The death of an infant is tragic, especially when it comes without warning.

Two local mothers who lost children to Sudden Infant Death Syndrome are working to promote awareness to prevent further heartbreak.

On Saturday, Oct. 5, a 5K run and walk for SIDS Awareness will be at Hall High School. The walk is in memory of Evelyn Longeville and Aden Lamps who died in their sleep as infants. Registration will begin at 8 a.m. that day. The walk will start at 9:30 a.m. and be followed by a kids’ fun run. The event is $25 for adults beforehand and $30 the day of the race. Kids 4-11 can enter for $15 before the race and $20 on that day. All ages and strollers are welcome.

Ashley Lamps, co-organizer of the event and mother of Aden, lost her son this past January.

“After he passed, I wanted to do something to spread awareness,” she said.

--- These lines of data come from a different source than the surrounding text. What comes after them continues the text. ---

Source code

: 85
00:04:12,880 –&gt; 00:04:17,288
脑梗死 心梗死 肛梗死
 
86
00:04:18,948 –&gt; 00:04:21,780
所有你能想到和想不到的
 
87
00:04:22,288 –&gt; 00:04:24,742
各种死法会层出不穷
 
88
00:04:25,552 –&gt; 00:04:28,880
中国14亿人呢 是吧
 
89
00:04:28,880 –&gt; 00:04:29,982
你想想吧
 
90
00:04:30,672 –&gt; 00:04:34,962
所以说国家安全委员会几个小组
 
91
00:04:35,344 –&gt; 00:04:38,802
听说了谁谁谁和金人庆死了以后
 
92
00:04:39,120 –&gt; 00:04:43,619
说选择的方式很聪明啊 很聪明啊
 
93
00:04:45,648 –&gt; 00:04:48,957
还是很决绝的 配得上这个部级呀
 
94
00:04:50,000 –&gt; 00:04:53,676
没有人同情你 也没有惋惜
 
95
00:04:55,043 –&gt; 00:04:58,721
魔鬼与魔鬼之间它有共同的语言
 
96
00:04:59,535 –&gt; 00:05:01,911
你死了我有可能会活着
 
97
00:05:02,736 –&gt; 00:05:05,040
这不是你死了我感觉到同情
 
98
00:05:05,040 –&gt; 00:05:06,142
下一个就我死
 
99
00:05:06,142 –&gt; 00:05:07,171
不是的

Lamps, a teacher in Mendota, soon met Angela Longeville who worked at Mendota Community Hospital and also lost her daughter, Evelyn, to SIDS. Longeville said she felt alone after Evelyn passed, but Lamps helped her to learn there are others experiencing the same loss. She also learned there are ways to prevent infant sleeping deaths.

SIDS of Illinois, a statewide program which offers information and support groups, said on its website that more and more doctors are finding that SIDS in not just a mysterious disease that affects some infants. Though some cases are due to unpreventable circumstances, some cases are due to accidental overheating, smothering or strangulation of an infant during sleep.

SIDS of Illinois promotes safe sleep by using a sleeping sack and removing items such blankets and toys from the crib, which can help reduce infant sleeping deaths. Also, they advise placing the infant on its back instead of its belly for sleeping. October is SIDS awareness month and Longeville said the walk is not only about remembrance, but also education.

“We are doing this to prevent it from happening in the future,” said Longeville. “It is devastating.”

“We are very honored that they have chosen to do this walk,” said Nancy Maruyama, executive director of education and community outreach for SIDS of Illinois.

Maruyama said 200 people have registered for the walk so far and says Lamps and Longeville have done a great job organizing the event. All the money collected will stay local as Lamps and Longeville will create information kits and sleeping sacks to give out to expecting mothers at local hospitals.